Study: ‘Back radiation’ not a component of climate change

Principia Scientific

Written by John O’Sullivan

2019 study published in Geophysical Research Letters (GRL) affirms Downward Longwave Radiation (DLR) “cannot be considered an independent component of the surface energy budget.”

The conclusion affirms the science of researchers at Principia Scientific International.

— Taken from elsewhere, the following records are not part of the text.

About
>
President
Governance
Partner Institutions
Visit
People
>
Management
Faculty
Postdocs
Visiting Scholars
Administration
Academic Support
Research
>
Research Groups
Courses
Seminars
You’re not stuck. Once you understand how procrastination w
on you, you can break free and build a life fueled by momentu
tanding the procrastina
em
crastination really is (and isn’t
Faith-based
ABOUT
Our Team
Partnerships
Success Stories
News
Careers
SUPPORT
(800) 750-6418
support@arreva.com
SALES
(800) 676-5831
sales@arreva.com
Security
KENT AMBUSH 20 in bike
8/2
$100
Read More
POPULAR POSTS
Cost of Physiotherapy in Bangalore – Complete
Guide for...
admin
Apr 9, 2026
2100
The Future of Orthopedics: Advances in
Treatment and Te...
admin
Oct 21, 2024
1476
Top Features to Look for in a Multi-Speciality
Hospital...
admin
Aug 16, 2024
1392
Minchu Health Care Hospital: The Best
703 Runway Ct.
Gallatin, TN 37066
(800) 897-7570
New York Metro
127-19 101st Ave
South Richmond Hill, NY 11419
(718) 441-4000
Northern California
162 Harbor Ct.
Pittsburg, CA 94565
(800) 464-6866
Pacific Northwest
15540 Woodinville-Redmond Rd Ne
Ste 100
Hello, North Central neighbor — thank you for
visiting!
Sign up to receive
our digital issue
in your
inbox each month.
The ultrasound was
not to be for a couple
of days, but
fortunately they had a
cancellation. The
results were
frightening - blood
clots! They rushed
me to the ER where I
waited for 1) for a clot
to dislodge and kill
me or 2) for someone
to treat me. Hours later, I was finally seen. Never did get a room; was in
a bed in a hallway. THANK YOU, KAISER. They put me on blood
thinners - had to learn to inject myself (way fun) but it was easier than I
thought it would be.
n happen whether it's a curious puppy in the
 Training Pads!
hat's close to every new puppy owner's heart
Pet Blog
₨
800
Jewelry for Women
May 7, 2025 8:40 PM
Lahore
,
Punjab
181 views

The paper, ‘Does Surface Temperature Respond to or Determine Downwelling Longwave Radiation?‘ was published on February 19, 2019. The Abstract reads:


Downward longwave radiation (DLR) is often assumed to be an independent forcing on the surface energy budget in analyses of Arctic warming and land‐atmosphere interaction. We use radiative kernels to show that the DLR response to forcing is largely determined by surface temperature perturbations. We develop a method by which vertically integrated versions of the radiative kernels are combined with surface temperature and specific humidity to estimate the surface DLR response to greenhouse forcing. Through a decomposition of the DLR response, we estimate that changes in surface temperature produce at least 63% of the clear‐sky DLR response in greenhouse forcing, while the changes associated with clouds account for only 11% of the full‐sky DLR response. Our results suggest that surface DLR is tightly coupled to surface temperature; therefore, it cannot be considered an independent component of the surface energy budget.

Plain Language Summary

Longwave radiation, often referred to as “thermal” or “infrared” radiation, emitted downward by Earth’s atmosphere is a primary contributor to the surface energy budget. Numerous studies have invoked longwave radiation as a driver of surface warming. This paper shows that this line of reasoning fails to account for the strong control surface temperature exerts on longwave radiation. Using radiative kernels, matrices that quantify the longwave radiation response to a climate perturbation (like global warming), we argue that any surface temperature anomaly will generate a downward longwave radiation response. This constitutes a feedback between the Earth’s surface and its atmosphere. The kernels show large longwave responses to perturbations in the lowest part of the atmosphere and almost no response to perturbations at high levels; by vertically integrating the kernels, we can ignore the vertical structure of climate perturbations. Using this modification, we predict the longwave radiation response to a warming world using only the surface changes. Our prediction agrees with climate model output, suggesting that the longwave radiation response is determined primarily by surface temperature. Further, the cloud contribution to changes in longwave radiation is small. These results provide clarity on how changes in the surface energy budget should be analyzed.